[Saved data entries]
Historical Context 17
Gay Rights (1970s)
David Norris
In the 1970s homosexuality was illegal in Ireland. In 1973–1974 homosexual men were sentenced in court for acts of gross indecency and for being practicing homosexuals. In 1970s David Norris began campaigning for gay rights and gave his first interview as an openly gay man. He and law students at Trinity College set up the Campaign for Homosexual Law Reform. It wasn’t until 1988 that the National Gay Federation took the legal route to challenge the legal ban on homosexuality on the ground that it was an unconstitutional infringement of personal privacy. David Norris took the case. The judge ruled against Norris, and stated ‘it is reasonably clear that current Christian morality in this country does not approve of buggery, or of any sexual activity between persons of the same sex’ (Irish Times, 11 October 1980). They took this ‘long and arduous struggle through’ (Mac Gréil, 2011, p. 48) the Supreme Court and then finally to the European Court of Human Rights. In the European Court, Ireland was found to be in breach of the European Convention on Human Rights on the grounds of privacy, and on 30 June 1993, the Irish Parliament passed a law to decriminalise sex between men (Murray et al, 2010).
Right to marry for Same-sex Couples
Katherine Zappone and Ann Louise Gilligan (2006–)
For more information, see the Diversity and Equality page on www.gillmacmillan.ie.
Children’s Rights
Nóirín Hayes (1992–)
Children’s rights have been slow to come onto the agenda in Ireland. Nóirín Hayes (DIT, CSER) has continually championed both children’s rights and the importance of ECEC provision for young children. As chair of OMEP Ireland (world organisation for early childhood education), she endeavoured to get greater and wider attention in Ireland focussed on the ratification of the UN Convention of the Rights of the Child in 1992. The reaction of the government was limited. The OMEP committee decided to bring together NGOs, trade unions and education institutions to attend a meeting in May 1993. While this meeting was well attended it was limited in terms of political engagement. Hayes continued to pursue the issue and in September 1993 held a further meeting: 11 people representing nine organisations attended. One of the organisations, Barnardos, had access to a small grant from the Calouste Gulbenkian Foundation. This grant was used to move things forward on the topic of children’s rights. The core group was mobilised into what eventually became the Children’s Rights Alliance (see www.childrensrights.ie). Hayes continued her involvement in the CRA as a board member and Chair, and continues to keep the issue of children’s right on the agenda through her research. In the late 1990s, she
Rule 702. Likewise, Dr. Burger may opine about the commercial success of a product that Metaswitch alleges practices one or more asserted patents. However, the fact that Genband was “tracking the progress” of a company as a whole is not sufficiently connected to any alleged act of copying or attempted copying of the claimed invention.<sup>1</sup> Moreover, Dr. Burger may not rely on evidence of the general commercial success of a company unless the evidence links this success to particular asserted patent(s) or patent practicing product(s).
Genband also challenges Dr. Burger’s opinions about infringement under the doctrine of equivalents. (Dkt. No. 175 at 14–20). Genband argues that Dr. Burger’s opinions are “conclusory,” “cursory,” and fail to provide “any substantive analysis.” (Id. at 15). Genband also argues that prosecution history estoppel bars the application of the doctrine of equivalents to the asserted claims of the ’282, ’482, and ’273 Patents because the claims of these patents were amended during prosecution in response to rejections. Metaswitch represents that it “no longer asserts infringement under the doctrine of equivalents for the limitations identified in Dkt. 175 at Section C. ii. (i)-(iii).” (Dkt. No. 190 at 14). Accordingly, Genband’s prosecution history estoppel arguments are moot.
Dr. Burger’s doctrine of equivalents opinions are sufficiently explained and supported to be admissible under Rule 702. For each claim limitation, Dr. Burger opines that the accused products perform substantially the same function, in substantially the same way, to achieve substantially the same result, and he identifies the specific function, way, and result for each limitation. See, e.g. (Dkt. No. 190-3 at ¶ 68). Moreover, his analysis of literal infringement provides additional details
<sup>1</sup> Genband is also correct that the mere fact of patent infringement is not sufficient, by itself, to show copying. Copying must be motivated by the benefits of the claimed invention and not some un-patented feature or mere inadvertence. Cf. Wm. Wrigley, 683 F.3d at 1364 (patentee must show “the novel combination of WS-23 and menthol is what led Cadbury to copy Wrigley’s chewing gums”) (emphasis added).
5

-- Task instructions --
Exactly as shown, give every record again.

-- Exercise response --
Historical Context 17
Gay Rights (1970s)
David Norris
In the 1970s homosexuality was illegal in Ireland. In 1973–1974 homosexual men were sentenced in court for acts of gross indecency and for being practicing homosexuals. In 1970s David Norris began campaigning for gay rights and gave his first interview as an openly gay man. He and law students at Trinity College set up the Campaign for Homosexual Law Reform. It wasn’t until 1988 that the National Gay Federation took the legal route to challenge the legal ban on homosexuality on the ground that it was an unconstitutional infringement of personal privacy. David Norris took the case. The judge ruled against Norris, and stated ‘it is reasonably clear that current Christian morality in this country does not approve of buggery, or of any sexual activity between persons of the same sex’ (Irish Times, 11 October 1980). They took this ‘long and arduous struggle through’ (Mac Gréil, 2011, p. 48) the Supreme Court and then finally to the European Court of Human Rights. In the European Court, Ireland was found to be in breach of the European Convention on Human Rights on the grounds of privacy, and on 30 June 1993, the Irish Parliament passed a law to decriminalise sex between men (Murray et al, 2010).
Right to marry for Same-sex Couples
Katherine Zappone and Ann Louise Gilligan (2006–)
For more information, see the Diversity and Equality page on www.gillmacmillan.ie.
Children’s Rights
Nóirín Hayes (1992–)
Children’s rights have been slow to come onto the agenda in Ireland. Nóirín Hayes (DIT, CSER) has continually championed both children’s rights and the importance of ECEC provision for young children. As chair of OMEP Ireland (world organisation for early childhood education), she endeavoured to get greater and wider attention in Ireland focussed on the ratification of the UN Convention of the Rights of the Child in 1992. The reaction of the government was limited. The OMEP committee decided to bring together NGOs, trade unions and education institutions to attend a meeting in May 1993. While this meeting was well attended it was limited in terms of political engagement. Hayes continued to pursue the issue and in September 1993 held a further meeting: 11 people representing nine organisations attended. One of the organisations, Barnardos, had access to a small grant from the Calouste Gulbenkian Foundation. This grant was used to move things forward on the topic of children’s rights. The core group was mobilised into what eventually became the Children’s Rights Alliance (see www.childrensrights.ie). Hayes continued her involvement in the CRA as a board member and Chair, and continues to keep the issue of children’s right on the agenda through her research. In the late 1990s, she
Rule 702. Likewise, Dr. Burger may opine about the commercial success of a product that Metaswitch alleges practices one or more asserted patents. However, the fact that Genband was “tracking the progress” of a company as a whole is not sufficiently connected to any alleged act of copying or attempted copying of the claimed invention.<sup>1</sup> Moreover, Dr. Burger may not rely on evidence of the general commercial success of a company unless the evidence links this success to particular asserted patent(s) or patent practicing product(s).
Genband also challenges Dr. Burger’s opinions about infringement under the doctrine of equivalents. (Dkt. No. 175 at 14–20). Genband argues that Dr. Burger’s opinions are “conclusory,” “cursory,” and fail to provide “any substantive analysis.” (Id. at 15). Genband also argues that prosecution history estoppel bars the application of the doctrine of equivalents to the asserted claims of the ’282, ’482, and ’273 Patents because the claims of these patents were amended during prosecution in response to rejections. Metaswitch represents that it “no longer asserts infringement under the doctrine of equivalents for the limitations identified in Dkt. 175 at Section C. ii. (i)-(iii).” (Dkt. No. 190 at 14). Accordingly, Genband’s prosecution history estoppel arguments are moot.
Dr. Burger’s doctrine of equivalents opinions are sufficiently explained and supported to be admissible under Rule 702. For each claim limitation, Dr. Burger opines that the accused products perform substantially the same function, in substantially the same way, to achieve substantially the same result, and he identifies the specific function, way, and result for each limitation. See, e.g. (Dkt. No. 190-3 at ¶ 68). Moreover, his analysis of literal infringement provides additional details
<sup>1</sup> Genband is also correct that the mere fact of patent infringement is not sufficient, by itself, to show copying. Copying must be motivated by the benefits of the claimed invention and not some un-patented feature or mere inadvertence. Cf. Wm. Wrigley, 683 F.3d at 1364 (patentee must show “the novel combination of WS-23 and menthol is what led Cadbury to copy Wrigley’s chewing gums”) (emphasis added).
5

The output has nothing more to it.